** Exercise materials **
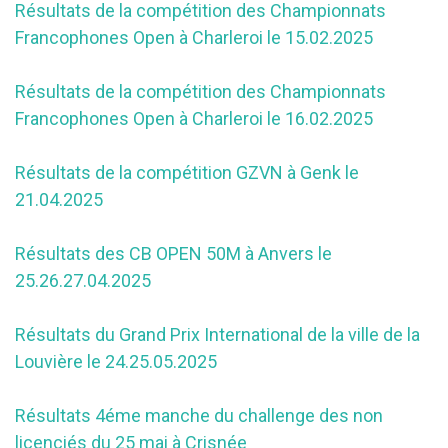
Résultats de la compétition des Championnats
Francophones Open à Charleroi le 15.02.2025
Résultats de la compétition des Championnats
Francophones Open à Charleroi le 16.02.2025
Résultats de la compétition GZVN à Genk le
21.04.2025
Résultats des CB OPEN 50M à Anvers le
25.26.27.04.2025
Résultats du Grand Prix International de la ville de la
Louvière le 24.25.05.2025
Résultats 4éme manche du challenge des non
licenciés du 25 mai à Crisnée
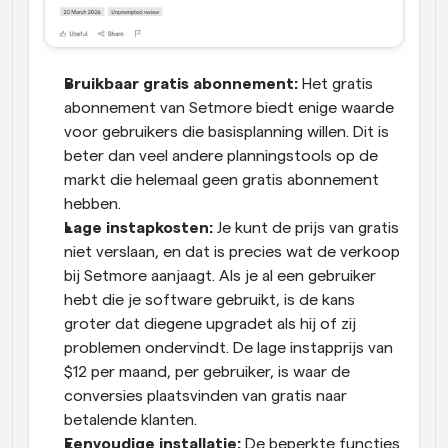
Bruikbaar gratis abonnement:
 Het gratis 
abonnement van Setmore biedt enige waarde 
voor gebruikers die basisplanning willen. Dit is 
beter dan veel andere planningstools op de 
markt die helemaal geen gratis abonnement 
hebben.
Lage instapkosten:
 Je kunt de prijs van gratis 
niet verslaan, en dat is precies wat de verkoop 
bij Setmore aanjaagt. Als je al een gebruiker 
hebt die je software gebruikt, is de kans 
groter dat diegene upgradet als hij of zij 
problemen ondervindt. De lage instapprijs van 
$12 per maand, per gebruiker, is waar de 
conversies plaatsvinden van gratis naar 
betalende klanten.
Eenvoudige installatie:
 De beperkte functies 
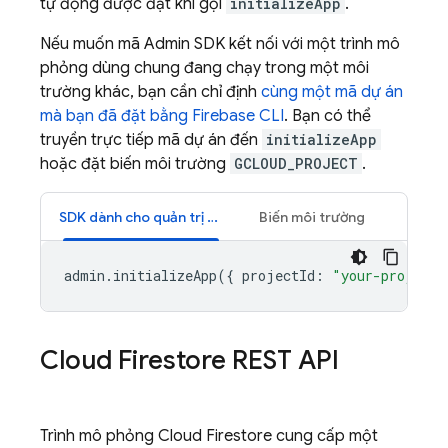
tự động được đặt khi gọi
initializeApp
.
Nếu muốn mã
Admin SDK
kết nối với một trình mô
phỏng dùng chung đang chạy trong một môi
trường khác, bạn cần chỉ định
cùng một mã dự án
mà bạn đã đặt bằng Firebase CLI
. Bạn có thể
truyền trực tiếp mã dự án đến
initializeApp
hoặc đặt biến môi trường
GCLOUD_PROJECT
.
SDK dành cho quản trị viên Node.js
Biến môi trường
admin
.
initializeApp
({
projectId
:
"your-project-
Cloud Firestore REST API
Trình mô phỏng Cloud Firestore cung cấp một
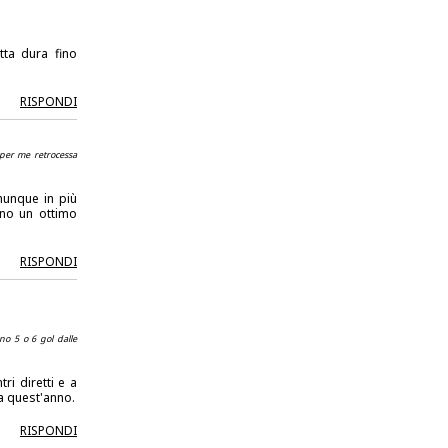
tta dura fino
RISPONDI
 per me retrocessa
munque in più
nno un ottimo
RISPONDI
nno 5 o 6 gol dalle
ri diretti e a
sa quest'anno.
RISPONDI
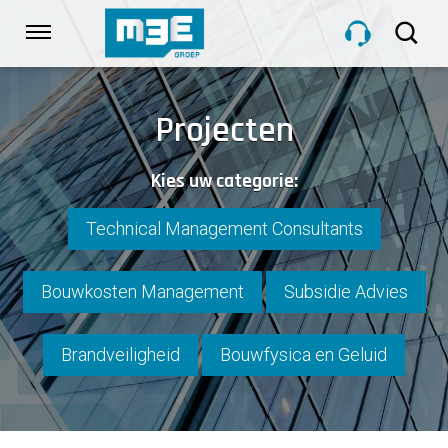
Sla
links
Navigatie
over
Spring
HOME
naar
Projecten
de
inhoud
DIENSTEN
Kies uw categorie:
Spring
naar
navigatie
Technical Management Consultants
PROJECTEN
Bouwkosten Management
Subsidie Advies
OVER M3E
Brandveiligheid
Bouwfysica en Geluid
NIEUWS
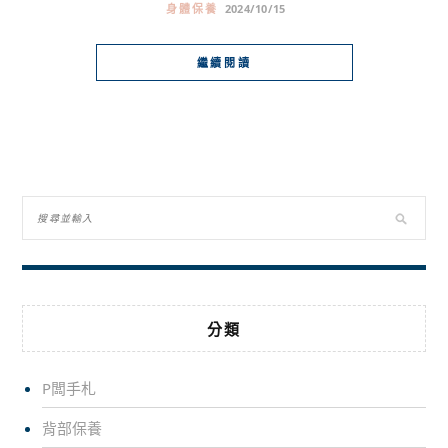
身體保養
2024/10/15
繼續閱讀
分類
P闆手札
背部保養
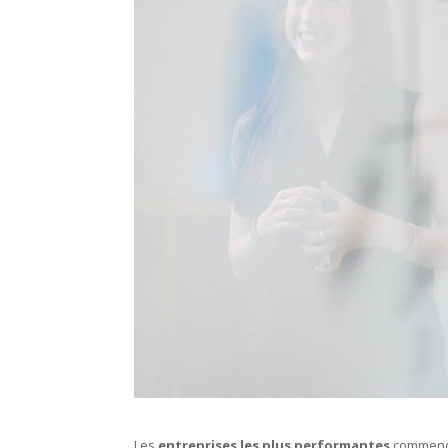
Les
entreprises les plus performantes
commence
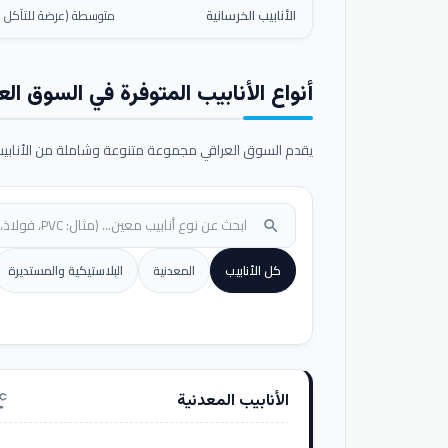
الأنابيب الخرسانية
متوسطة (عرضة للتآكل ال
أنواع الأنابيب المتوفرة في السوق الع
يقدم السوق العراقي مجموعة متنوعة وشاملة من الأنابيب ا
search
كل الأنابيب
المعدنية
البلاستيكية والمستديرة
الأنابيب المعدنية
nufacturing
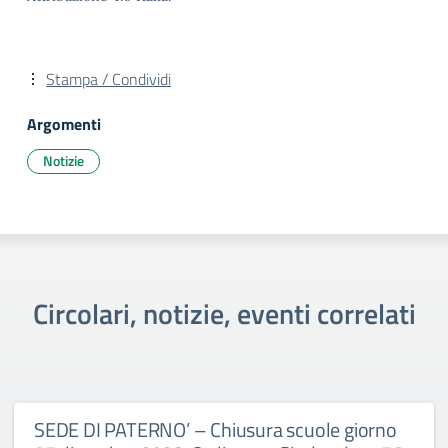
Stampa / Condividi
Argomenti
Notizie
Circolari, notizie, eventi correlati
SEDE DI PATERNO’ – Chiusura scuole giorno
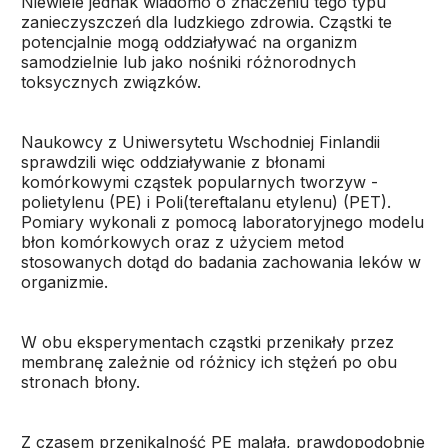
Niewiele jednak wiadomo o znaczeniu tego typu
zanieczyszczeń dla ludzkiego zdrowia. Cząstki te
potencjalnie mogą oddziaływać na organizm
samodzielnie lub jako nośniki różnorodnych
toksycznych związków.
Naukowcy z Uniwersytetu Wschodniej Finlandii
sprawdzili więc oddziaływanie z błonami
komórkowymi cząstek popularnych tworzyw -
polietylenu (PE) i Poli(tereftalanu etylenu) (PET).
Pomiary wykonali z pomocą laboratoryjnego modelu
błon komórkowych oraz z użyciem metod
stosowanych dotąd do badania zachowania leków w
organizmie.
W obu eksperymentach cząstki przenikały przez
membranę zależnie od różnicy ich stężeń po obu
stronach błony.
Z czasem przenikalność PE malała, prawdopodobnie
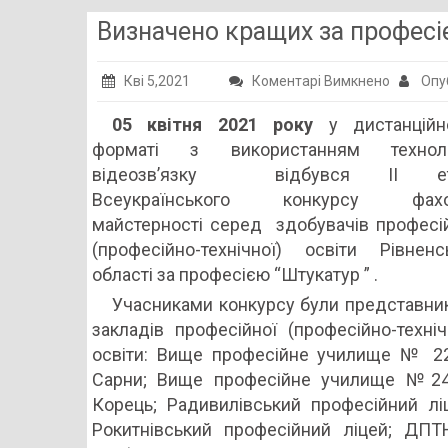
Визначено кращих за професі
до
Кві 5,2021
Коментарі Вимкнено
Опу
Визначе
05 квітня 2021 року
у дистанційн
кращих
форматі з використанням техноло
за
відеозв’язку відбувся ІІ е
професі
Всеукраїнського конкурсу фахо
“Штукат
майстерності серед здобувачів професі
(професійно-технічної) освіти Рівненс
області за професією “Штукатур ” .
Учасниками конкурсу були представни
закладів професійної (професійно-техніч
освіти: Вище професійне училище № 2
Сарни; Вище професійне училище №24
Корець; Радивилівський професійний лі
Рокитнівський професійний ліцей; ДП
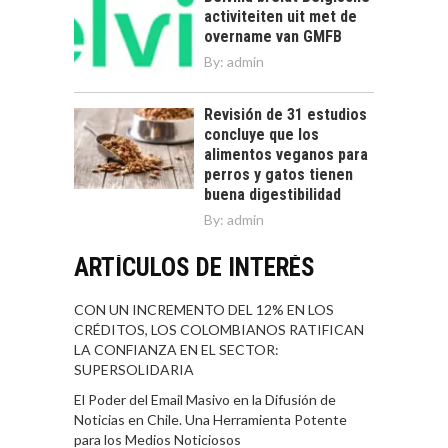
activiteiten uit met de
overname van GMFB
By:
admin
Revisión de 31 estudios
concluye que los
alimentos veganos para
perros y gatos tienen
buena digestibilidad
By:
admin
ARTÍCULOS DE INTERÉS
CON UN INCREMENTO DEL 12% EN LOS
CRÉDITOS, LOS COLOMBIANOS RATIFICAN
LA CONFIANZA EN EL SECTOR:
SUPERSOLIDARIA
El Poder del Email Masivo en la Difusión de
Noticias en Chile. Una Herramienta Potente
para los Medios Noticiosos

** Exercise description **
Locate every line in the data above that contains the string "trường", matching case exactly, and copy each of those lines in full.

** Result of this exercise **
trường khác, bạn cần chỉ định
hoặc đặt biến môi trường
Biến môi trường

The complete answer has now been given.